Problem: Look through the material below and report every line that includes "center".

Dataset extract:
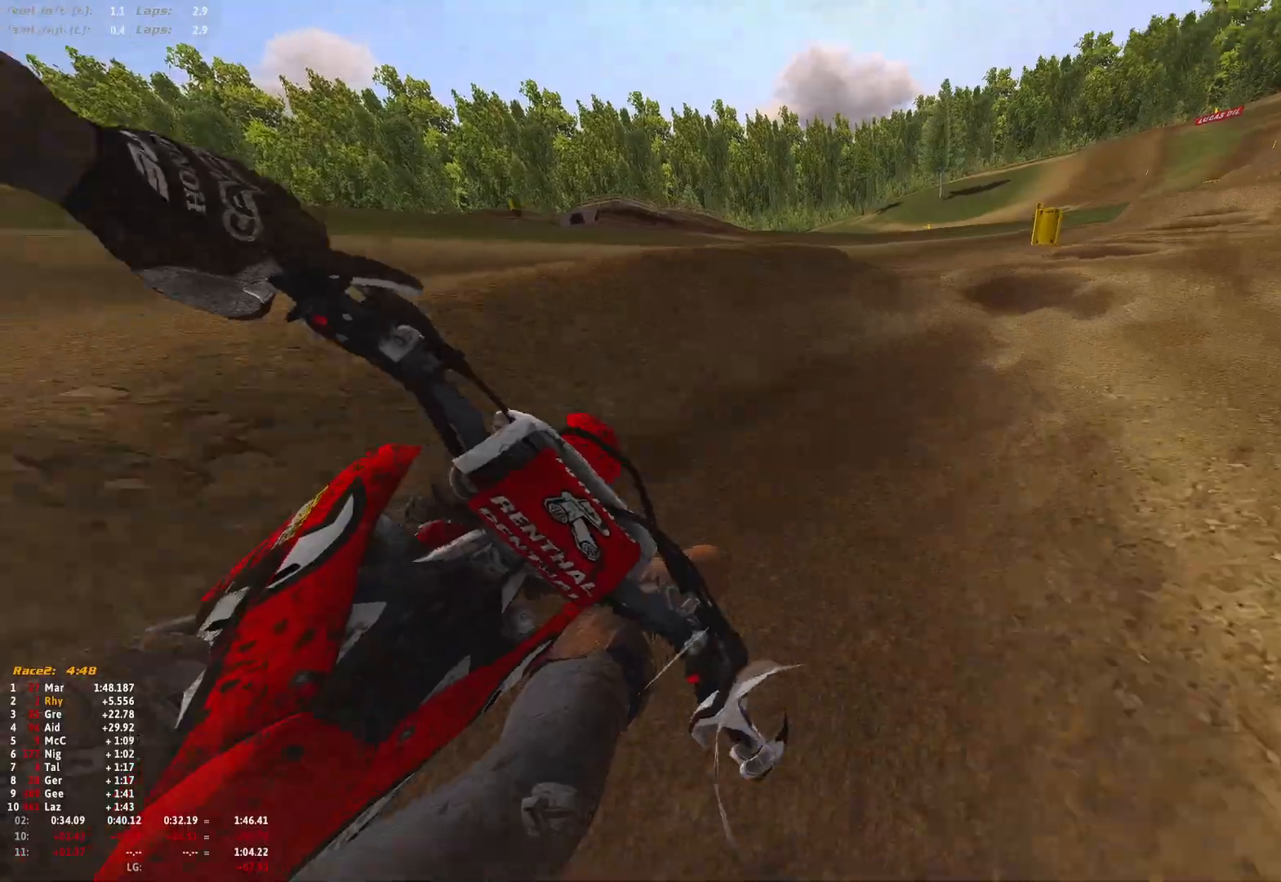
{"buttons": ["R1", "R2"], "left_stick": "up-left", "right_stick": "down-right", "events": [[133, "R2", "down"], [267, "left_stick", "center"], [333, "left_stick", "left"], [400, "left_stick", "up-left"], [400, "right_stick", "down-right"]]}
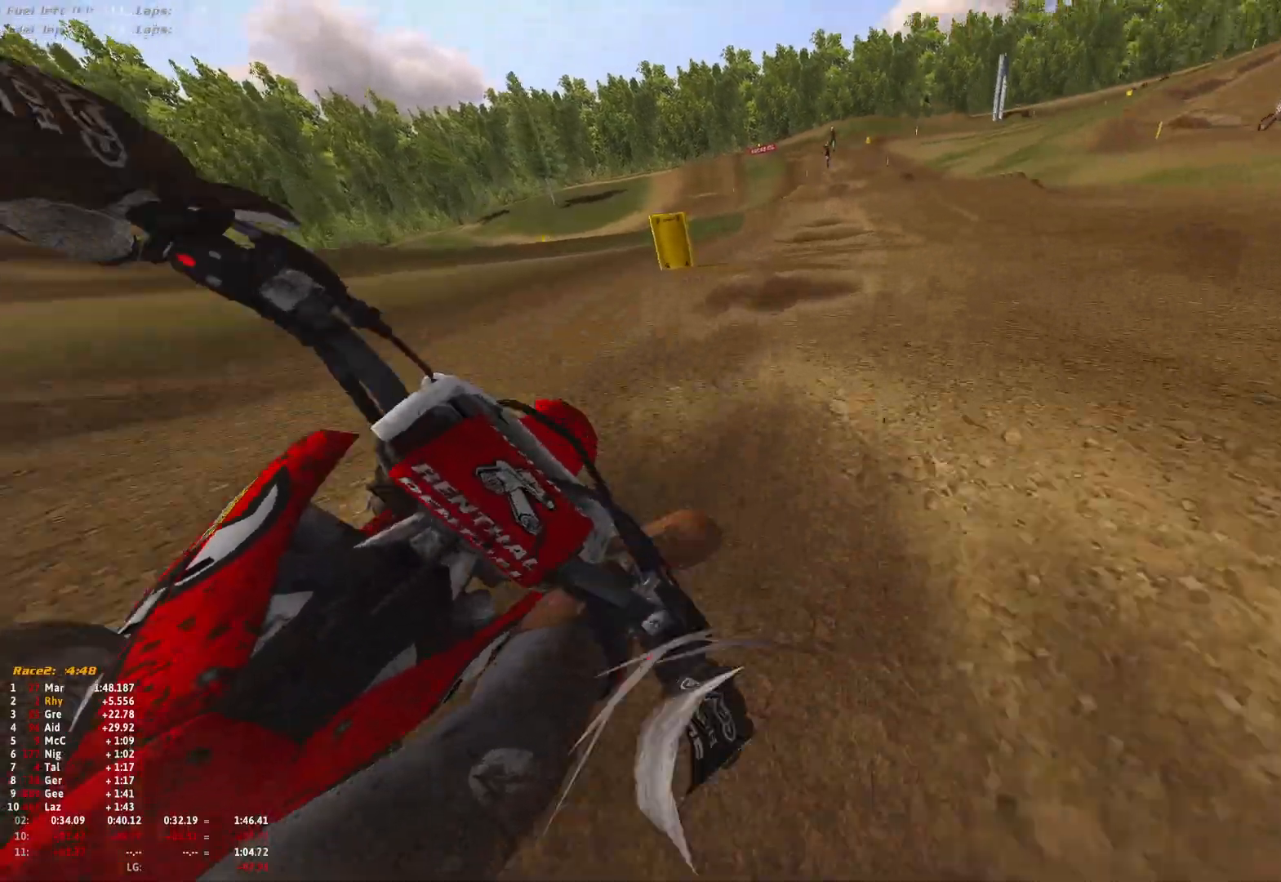
{"buttons": ["R1"], "left_stick": "up-left", "right_stick": "down", "events": [[67, "R2", "up"], [133, "R2", "down"], [200, "right_stick", "down"], [267, "R2", "up"], [400, "R2", "down"], [500, "R2", "up"]]}
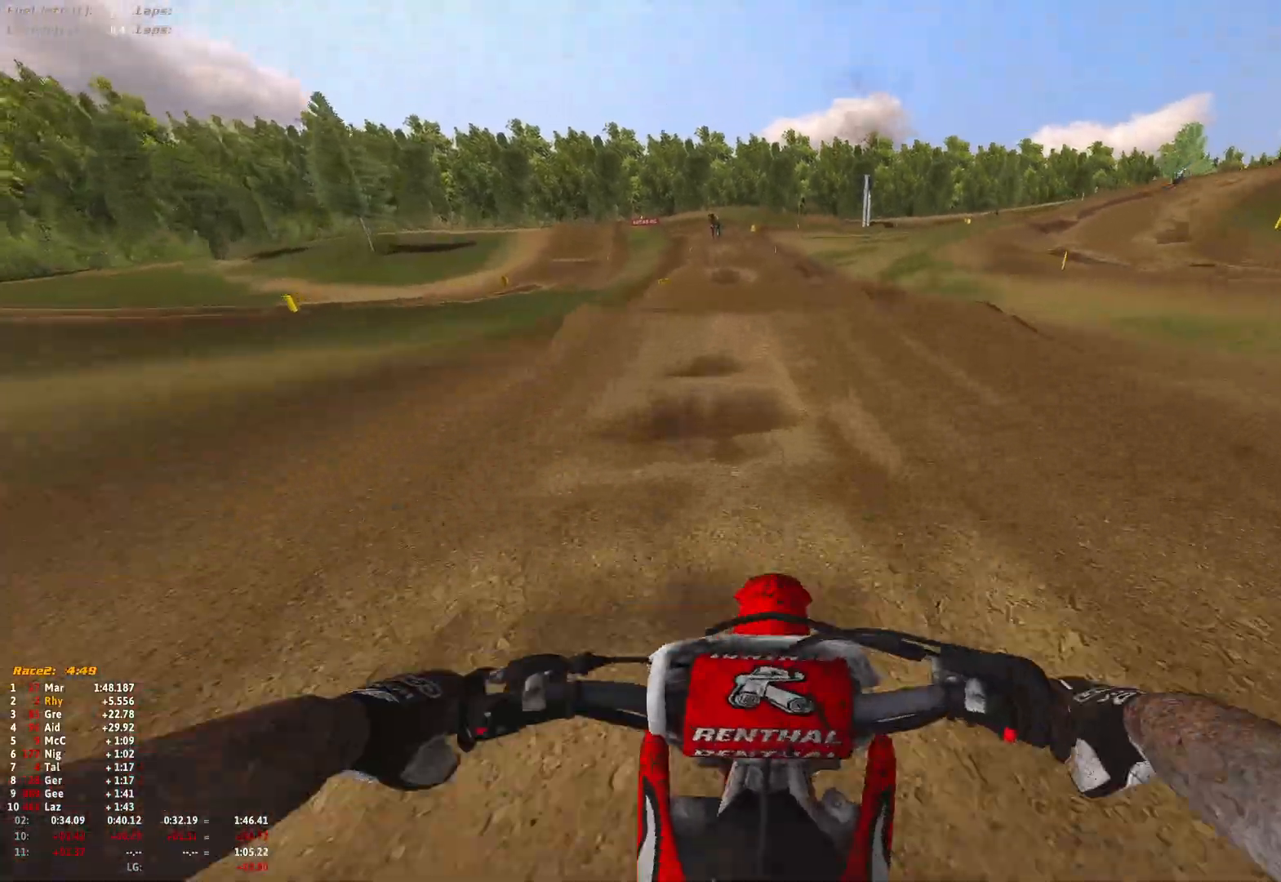
{"buttons": ["R1", "R2"], "left_stick": "up-left", "right_stick": "down", "events": [[133, "R2", "down"], [133, "right_stick", "center"], [233, "R2", "up"], [300, "R2", "down"], [400, "R2", "up"], [400, "right_stick", "down"], [467, "R2", "down"]]}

Your response:
{"buttons": ["R1", "R2"], "left_stick": "up-left", "right_stick": "down-right", "events": [[133, "R2", "down"], [267, "left_stick", "center"], [333, "left_stick", "left"], [400, "left_stick", "up-left"], [400, "right_stick", "down-right"]]}
{"buttons": ["R1", "R2"], "left_stick": "up-left", "right_stick": "down", "events": [[133, "R2", "down"], [133, "right_stick", "center"], [233, "R2", "up"], [300, "R2", "down"], [400, "R2", "up"], [400, "right_stick", "down"], [467, "R2", "down"]]}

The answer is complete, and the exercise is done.